Page-level text extractions:
════════════════════

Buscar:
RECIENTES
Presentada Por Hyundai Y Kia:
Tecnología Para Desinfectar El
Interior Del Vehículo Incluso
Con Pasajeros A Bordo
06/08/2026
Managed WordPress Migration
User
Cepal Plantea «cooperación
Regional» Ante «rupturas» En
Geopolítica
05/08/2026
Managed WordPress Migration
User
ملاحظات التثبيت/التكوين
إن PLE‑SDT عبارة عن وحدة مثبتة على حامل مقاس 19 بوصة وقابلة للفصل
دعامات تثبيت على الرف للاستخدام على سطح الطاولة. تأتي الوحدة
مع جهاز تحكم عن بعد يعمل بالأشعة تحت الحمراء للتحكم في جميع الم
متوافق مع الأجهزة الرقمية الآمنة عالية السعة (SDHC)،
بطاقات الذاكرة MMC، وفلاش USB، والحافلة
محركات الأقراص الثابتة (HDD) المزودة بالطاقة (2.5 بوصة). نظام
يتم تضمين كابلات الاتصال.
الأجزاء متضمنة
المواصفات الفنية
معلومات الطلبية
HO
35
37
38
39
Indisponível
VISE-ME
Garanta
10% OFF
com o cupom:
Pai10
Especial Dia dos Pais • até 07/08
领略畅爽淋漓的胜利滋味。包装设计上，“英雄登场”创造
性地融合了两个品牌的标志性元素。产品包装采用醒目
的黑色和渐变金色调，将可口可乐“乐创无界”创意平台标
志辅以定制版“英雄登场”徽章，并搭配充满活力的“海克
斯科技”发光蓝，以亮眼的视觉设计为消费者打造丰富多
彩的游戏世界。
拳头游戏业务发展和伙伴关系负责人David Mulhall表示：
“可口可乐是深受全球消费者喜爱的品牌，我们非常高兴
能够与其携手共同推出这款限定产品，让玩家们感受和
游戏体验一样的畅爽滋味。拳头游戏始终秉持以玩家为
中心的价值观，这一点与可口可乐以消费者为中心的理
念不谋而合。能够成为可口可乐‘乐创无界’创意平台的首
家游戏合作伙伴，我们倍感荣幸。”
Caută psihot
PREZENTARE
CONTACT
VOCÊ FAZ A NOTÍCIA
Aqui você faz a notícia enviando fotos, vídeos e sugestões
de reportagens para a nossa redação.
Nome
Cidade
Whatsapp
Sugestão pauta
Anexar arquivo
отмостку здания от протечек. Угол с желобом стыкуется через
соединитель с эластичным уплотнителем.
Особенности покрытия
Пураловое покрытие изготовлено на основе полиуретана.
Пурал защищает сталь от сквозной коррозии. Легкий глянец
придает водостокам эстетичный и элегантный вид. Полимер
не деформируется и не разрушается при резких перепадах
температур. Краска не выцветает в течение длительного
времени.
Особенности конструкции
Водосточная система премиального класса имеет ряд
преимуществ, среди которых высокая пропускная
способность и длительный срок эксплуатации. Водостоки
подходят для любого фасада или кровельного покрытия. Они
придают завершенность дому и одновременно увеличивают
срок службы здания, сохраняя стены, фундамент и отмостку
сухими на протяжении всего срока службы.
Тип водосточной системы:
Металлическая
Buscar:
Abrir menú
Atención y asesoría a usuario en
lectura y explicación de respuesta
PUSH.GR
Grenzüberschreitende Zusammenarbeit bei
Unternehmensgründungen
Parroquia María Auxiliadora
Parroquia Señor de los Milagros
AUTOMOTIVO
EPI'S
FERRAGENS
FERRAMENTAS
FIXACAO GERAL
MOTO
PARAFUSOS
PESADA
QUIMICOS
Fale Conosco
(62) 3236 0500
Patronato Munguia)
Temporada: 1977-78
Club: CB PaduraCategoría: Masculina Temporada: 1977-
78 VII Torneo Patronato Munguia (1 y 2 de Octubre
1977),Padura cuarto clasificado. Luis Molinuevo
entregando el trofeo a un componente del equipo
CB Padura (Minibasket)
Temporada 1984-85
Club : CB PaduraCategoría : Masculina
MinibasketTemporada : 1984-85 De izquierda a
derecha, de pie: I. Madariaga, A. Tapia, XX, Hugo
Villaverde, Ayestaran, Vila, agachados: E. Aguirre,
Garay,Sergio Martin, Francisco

════════════════════

### WHAT THE EXERCISE ASKS
Every record above should be copied exactly.

### THE ANSWER
Buscar:
RECIENTES
Presentada Por Hyundai Y Kia:
Tecnología Para Desinfectar El
Interior Del Vehículo Incluso
Con Pasajeros A Bordo
06/08/2026
Managed WordPress Migration
User
Cepal Plantea «cooperación
Regional» Ante «rupturas» En
Geopolítica
05/08/2026
Managed WordPress Migration
User
ملاحظات التثبيت/التكوين
إن PLE‑SDT عبارة عن وحدة مثبتة على حامل مقاس 19 بوصة وقابلة للفصل
دعامات تثبيت على الرف للاستخدام على سطح الطاولة. تأتي الوحدة
مع جهاز تحكم عن بعد يعمل بالأشعة تحت الحمراء للتحكم في جميع الم
متوافق مع الأجهزة الرقمية الآمنة عالية السعة (SDHC)،
بطاقات الذاكرة MMC، وفلاش USB، والحافلة
محركات الأقراص الثابتة (HDD) المزودة بالطاقة (2.5 بوصة). نظام
يتم تضمين كابلات الاتصال.
الأجزاء متضمنة
المواصفات الفنية
معلومات الطلبية
HO
35
37
38
39
Indisponível
VISE-ME
Garanta
10% OFF
com o cupom:
Pai10
Especial Dia dos Pais • até 07/08
领略畅爽淋漓的胜利滋味。包装设计上，“英雄登场”创造
性地融合了两个品牌的标志性元素。产品包装采用醒目
的黑色和渐变金色调，将可口可乐“乐创无界”创意平台标
志辅以定制版“英雄登场”徽章，并搭配充满活力的“海克
斯科技”发光蓝，以亮眼的视觉设计为消费者打造丰富多
彩的游戏世界。
拳头游戏业务发展和伙伴关系负责人David Mulhall表示：
“可口可乐是深受全球消费者喜爱的品牌，我们非常高兴
能够与其携手共同推出这款限定产品，让玩家们感受和
游戏体验一样的畅爽滋味。拳头游戏始终秉持以玩家为
中心的价值观，这一点与可口可乐以消费者为中心的理
念不谋而合。能够成为可口可乐‘乐创无界’创意平台的首
家游戏合作伙伴，我们倍感荣幸。”
Caută psihot
PREZENTARE
CONTACT
VOCÊ FAZ A NOTÍCIA
Aqui você faz a notícia enviando fotos, vídeos e sugestões
de reportagens para a nossa redação.
Nome
Cidade
Whatsapp
Sugestão pauta
Anexar arquivo
отмостку здания от протечек. Угол с желобом стыкуется через
соединитель с эластичным уплотнителем.
Особенности покрытия
Пураловое покрытие изготовлено на основе полиуретана.
Пурал защищает сталь от сквозной коррозии. Легкий глянец
придает водостокам эстетичный и элегантный вид. Полимер
не деформируется и не разрушается при резких перепадах
температур. Краска не выцветает в течение длительного
времени.
Особенности конструкции
Водосточная система премиального класса имеет ряд
преимуществ, среди которых высокая пропускная
способность и длительный срок эксплуатации. Водостоки
подходят для любого фасада или кровельного покрытия. Они
придают завершенность дому и одновременно увеличивают
срок службы здания, сохраняя стены, фундамент и отмостку
сухими на протяжении всего срока службы.
Тип водосточной системы:
Металлическая
Buscar:
Abrir menú
Atención y asesoría a usuario en
lectura y explicación de respuesta
PUSH.GR
Grenzüberschreitende Zusammenarbeit bei
Unternehmensgründungen
Parroquia María Auxiliadora
Parroquia Señor de los Milagros
AUTOMOTIVO
EPI'S
FERRAGENS
FERRAMENTAS
FIXACAO GERAL
MOTO
PARAFUSOS
PESADA
QUIMICOS
Fale Conosco
(62) 3236 0500
Patronato Munguia)
Temporada: 1977-78
Club: CB PaduraCategoría: Masculina Temporada: 1977-
78 VII Torneo Patronato Munguia (1 y 2 de Octubre
1977),Padura cuarto clasificado. Luis Molinuevo
entregando el trofeo a un componente del equipo
CB Padura (Minibasket)
Temporada 1984-85
Club : CB PaduraCategoría : Masculina
MinibasketTemporada : 1984-85 De izquierda a
derecha, de pie: I. Madariaga, A. Tapia, XX, Hugo
Villaverde, Ayestaran, Vila, agachados: E. Aguirre,
Garay,Sergio Martin, Francisco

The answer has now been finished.